▸ What the exercise asks
Everything from the line containing "Rounding: 1 decimal" through the last line of the data below is to be retyped exactly, apart from the pictures.

▸ Records supplied
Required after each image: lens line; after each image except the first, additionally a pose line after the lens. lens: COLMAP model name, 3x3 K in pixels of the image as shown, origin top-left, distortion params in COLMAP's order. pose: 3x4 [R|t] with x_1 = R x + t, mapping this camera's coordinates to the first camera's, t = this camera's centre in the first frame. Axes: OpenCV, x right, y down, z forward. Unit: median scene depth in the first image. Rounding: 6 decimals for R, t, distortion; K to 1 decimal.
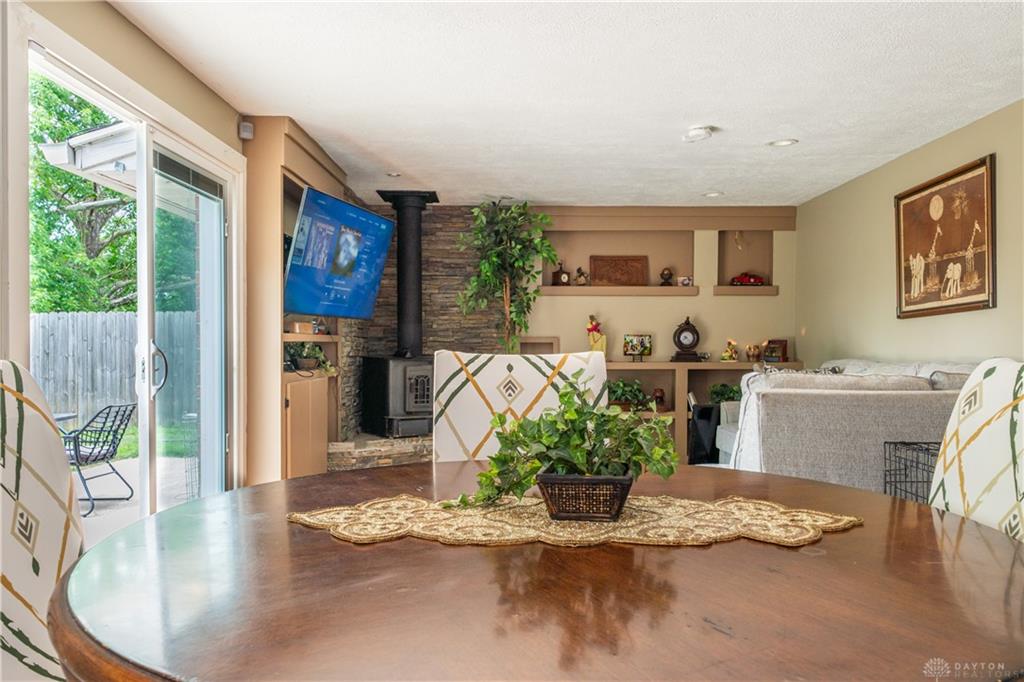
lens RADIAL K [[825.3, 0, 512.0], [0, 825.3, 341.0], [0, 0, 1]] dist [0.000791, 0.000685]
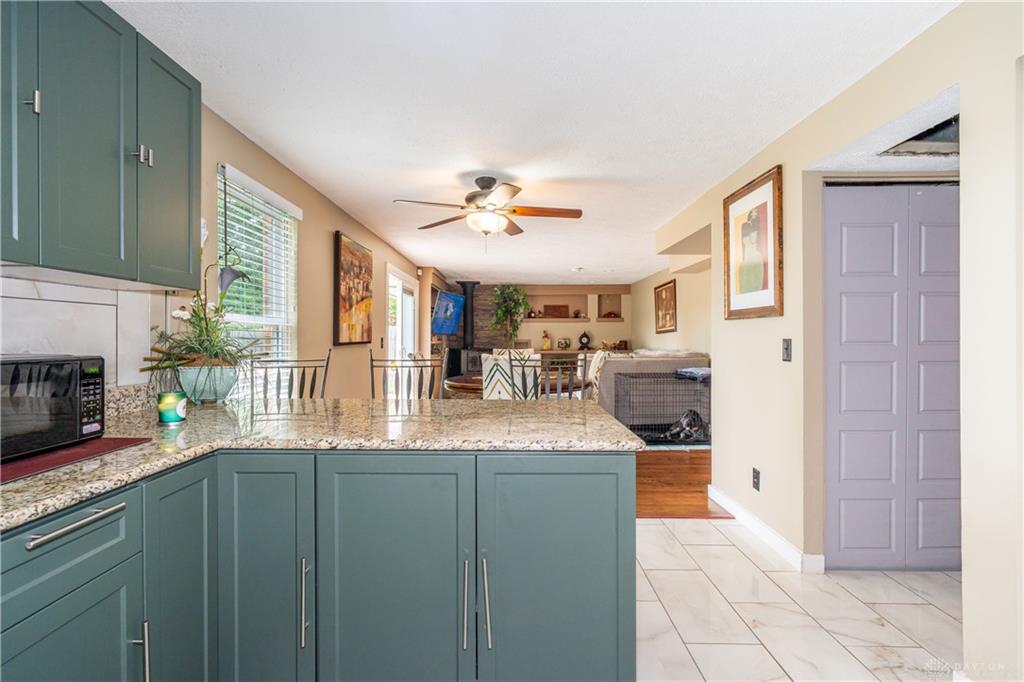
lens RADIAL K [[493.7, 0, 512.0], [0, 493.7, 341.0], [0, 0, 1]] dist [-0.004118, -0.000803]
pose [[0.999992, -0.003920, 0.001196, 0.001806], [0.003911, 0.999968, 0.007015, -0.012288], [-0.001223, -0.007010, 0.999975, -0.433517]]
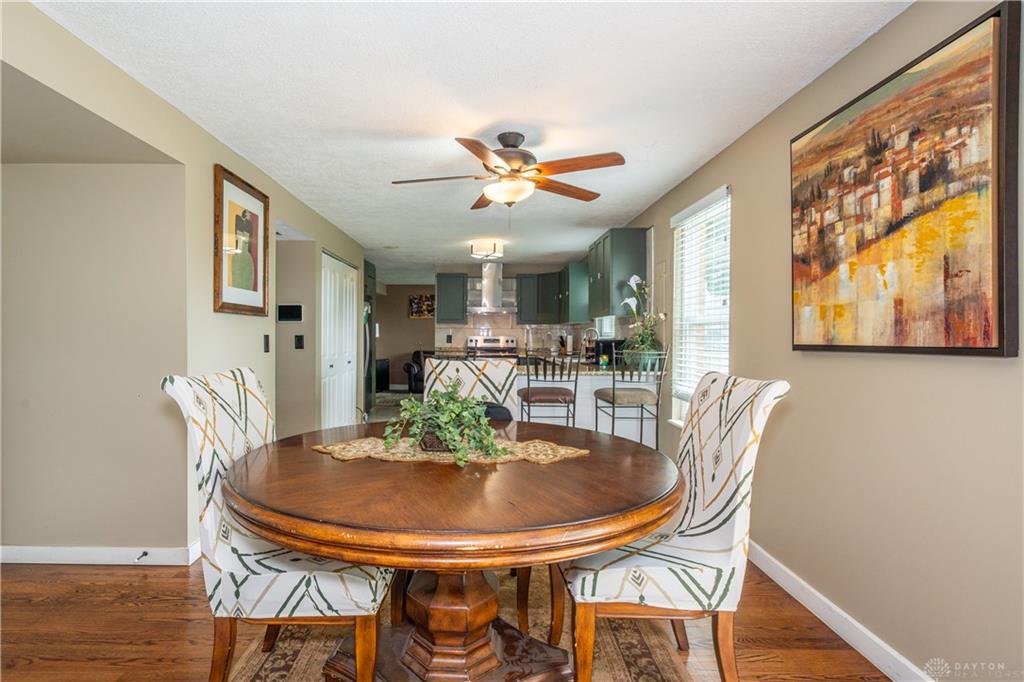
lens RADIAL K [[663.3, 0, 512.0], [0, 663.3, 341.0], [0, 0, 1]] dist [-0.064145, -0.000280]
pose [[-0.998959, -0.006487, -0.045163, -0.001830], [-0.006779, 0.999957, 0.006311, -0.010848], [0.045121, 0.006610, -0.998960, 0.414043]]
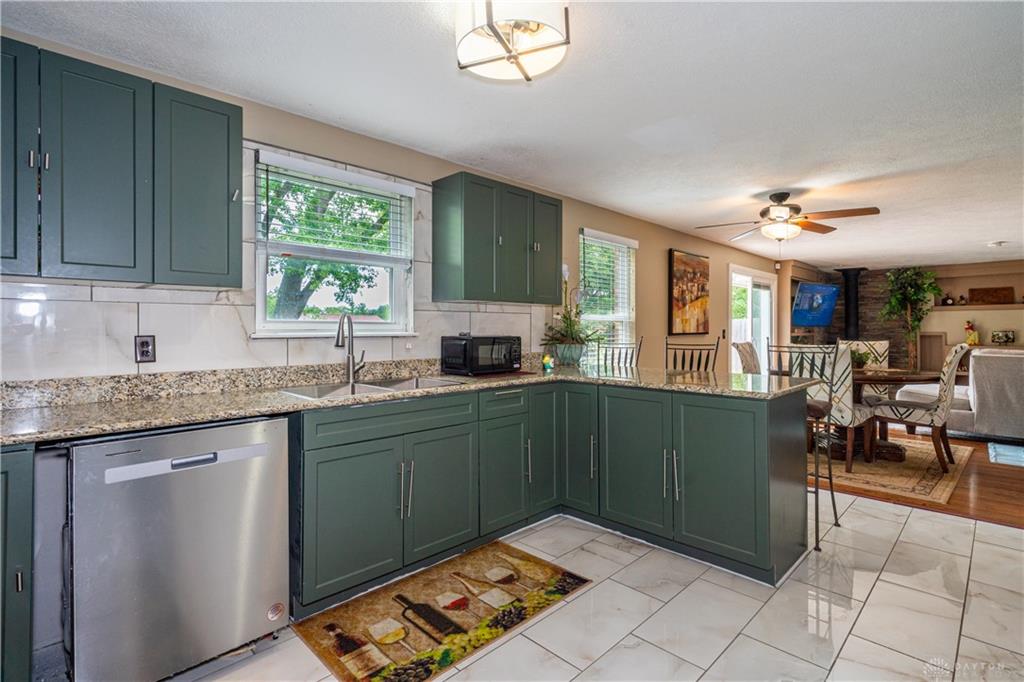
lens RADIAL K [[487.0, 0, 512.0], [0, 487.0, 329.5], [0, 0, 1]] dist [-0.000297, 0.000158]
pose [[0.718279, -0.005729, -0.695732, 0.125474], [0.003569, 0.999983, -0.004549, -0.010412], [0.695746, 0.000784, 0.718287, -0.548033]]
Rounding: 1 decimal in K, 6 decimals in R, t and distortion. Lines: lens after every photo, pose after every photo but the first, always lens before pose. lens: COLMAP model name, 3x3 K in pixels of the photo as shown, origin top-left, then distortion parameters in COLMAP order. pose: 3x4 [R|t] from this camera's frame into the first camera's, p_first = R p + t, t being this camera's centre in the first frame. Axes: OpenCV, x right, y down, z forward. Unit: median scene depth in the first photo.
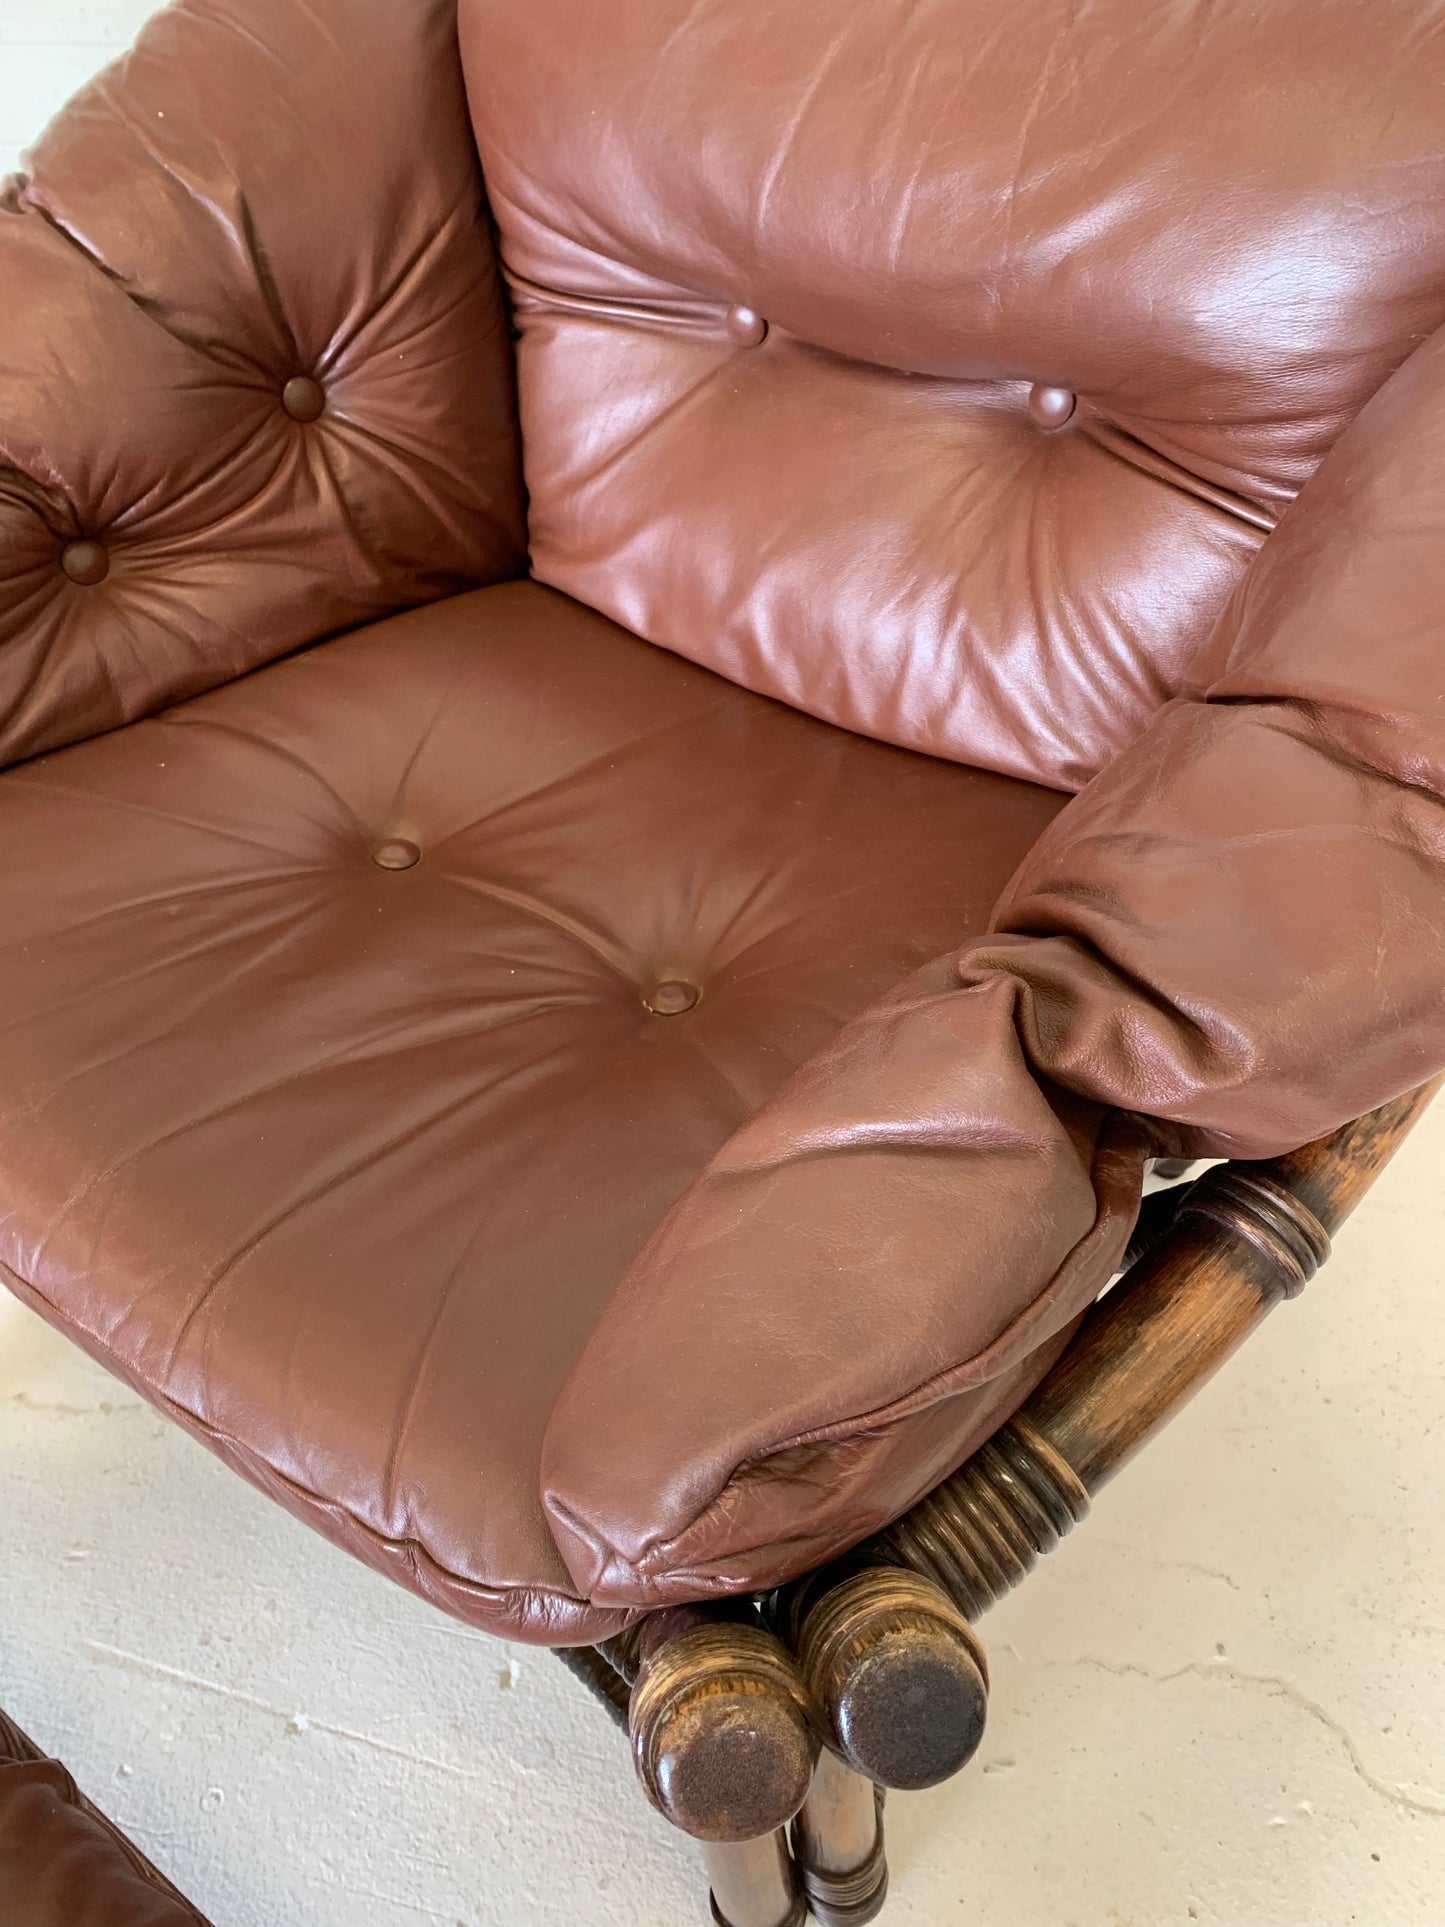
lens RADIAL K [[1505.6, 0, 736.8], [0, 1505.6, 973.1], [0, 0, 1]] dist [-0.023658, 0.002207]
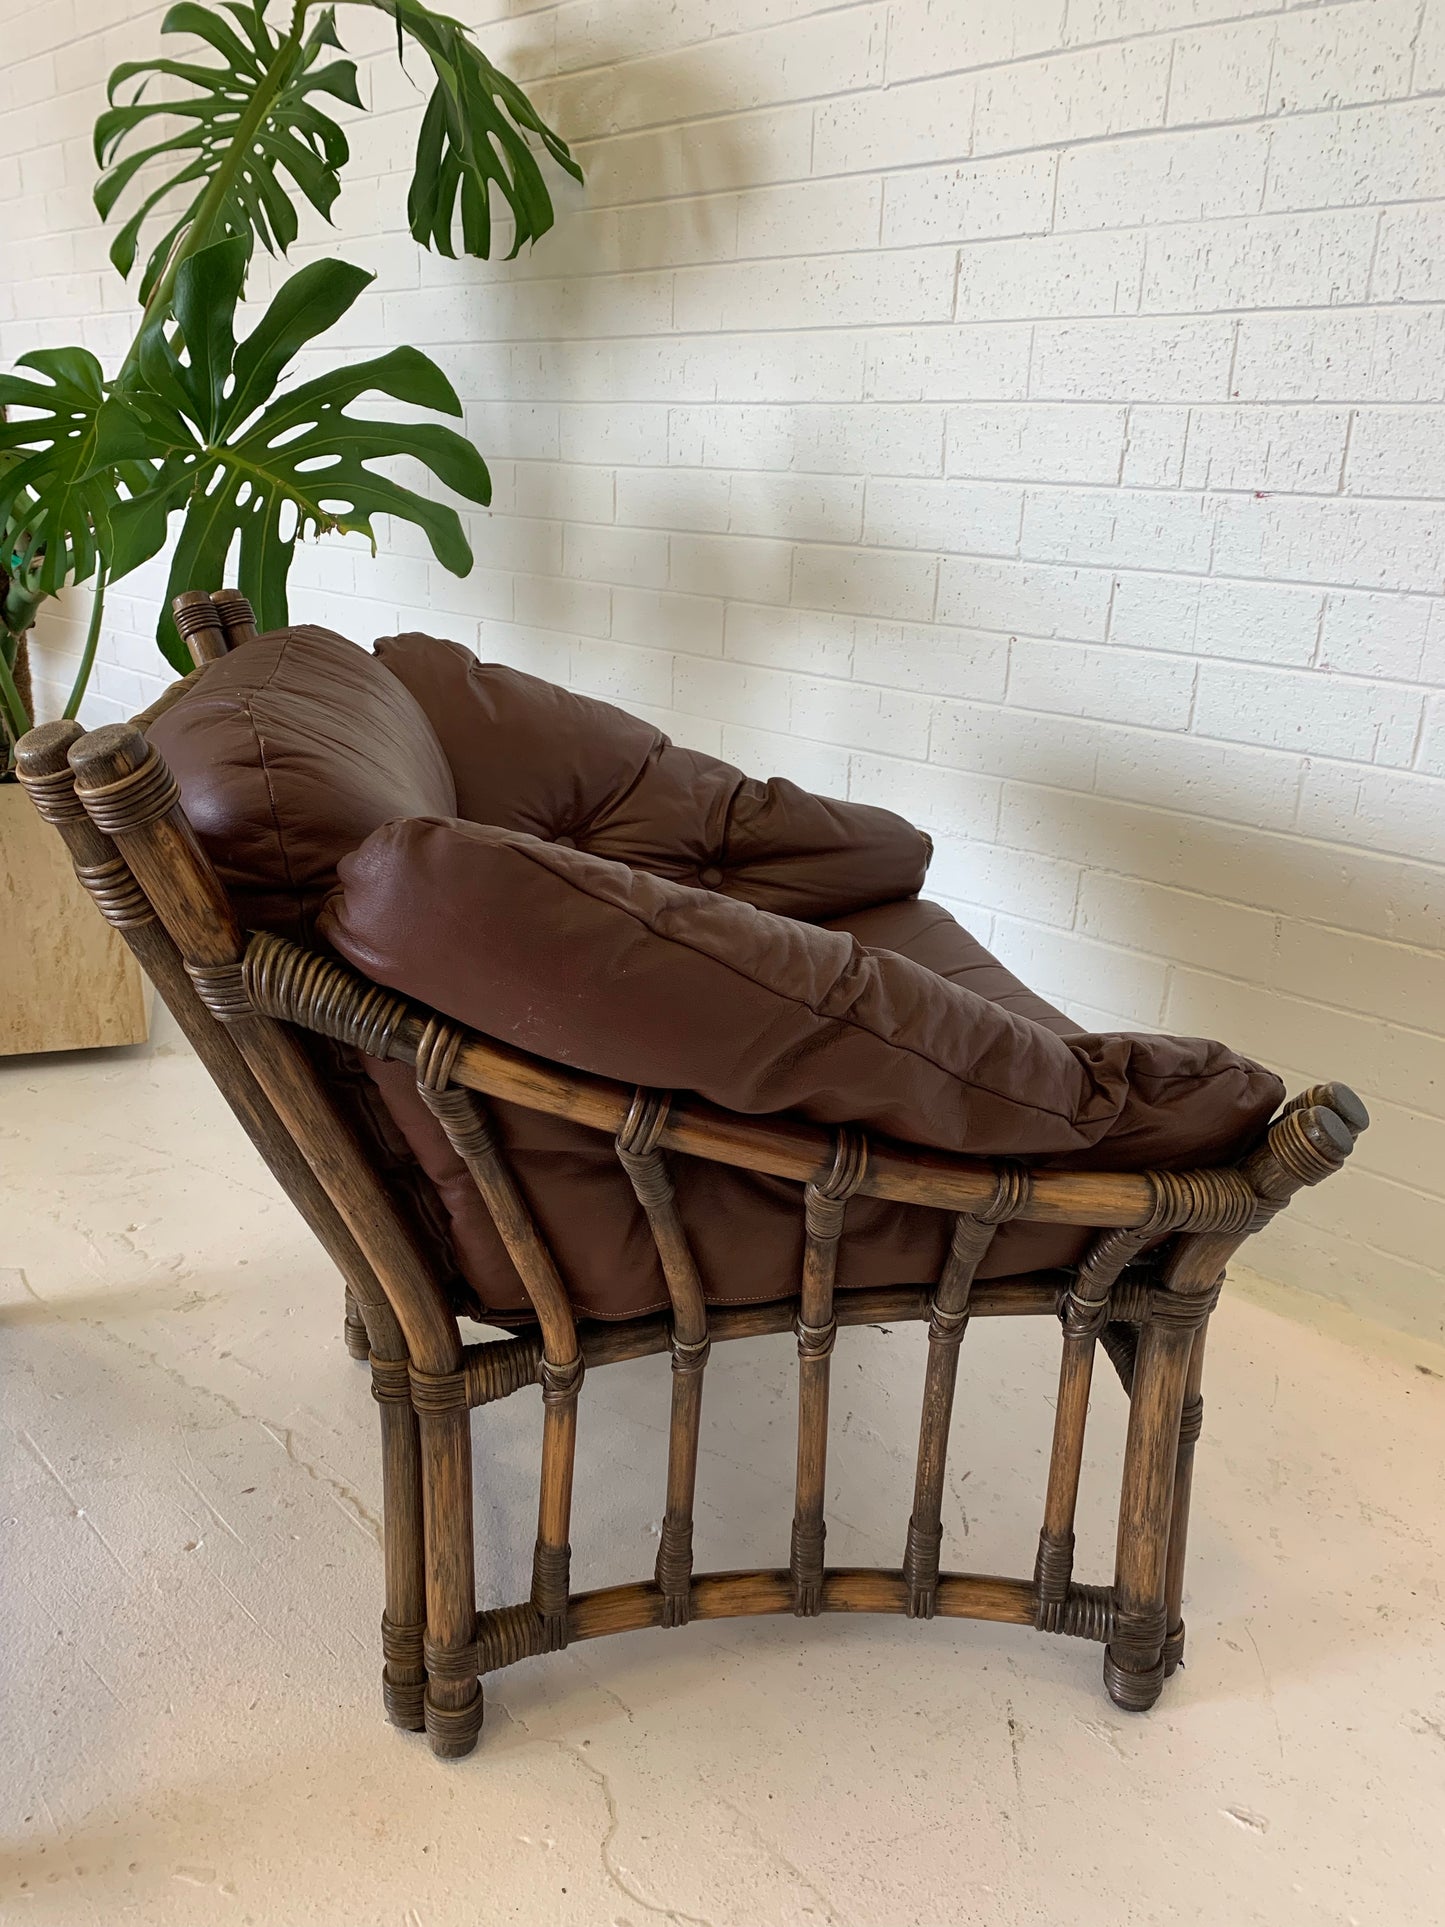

▸ Written solution
Rounding: 1 decimal in K, 6 decimals in R, t and distortion. Lines: lens after every photo, pose after every photo but the first, always lens before pose. lens: COLMAP model name, 3x3 K in pixels of the photo as shown, origin top-left, then distortion parameters in COLMAP order. pose: 3x4 [R|t] from this camera's frame into the first camera's, p_first = R p + t, t being this camera's centre in the first frame. Axes: OpenCV, x right, y down, z forward. Unit: median scene depth in the first photo.
lens RADIAL K [[1505.6, 0, 736.8], [0, 1505.6, 973.1], [0, 0, 1]] dist [-0.023658, 0.002207]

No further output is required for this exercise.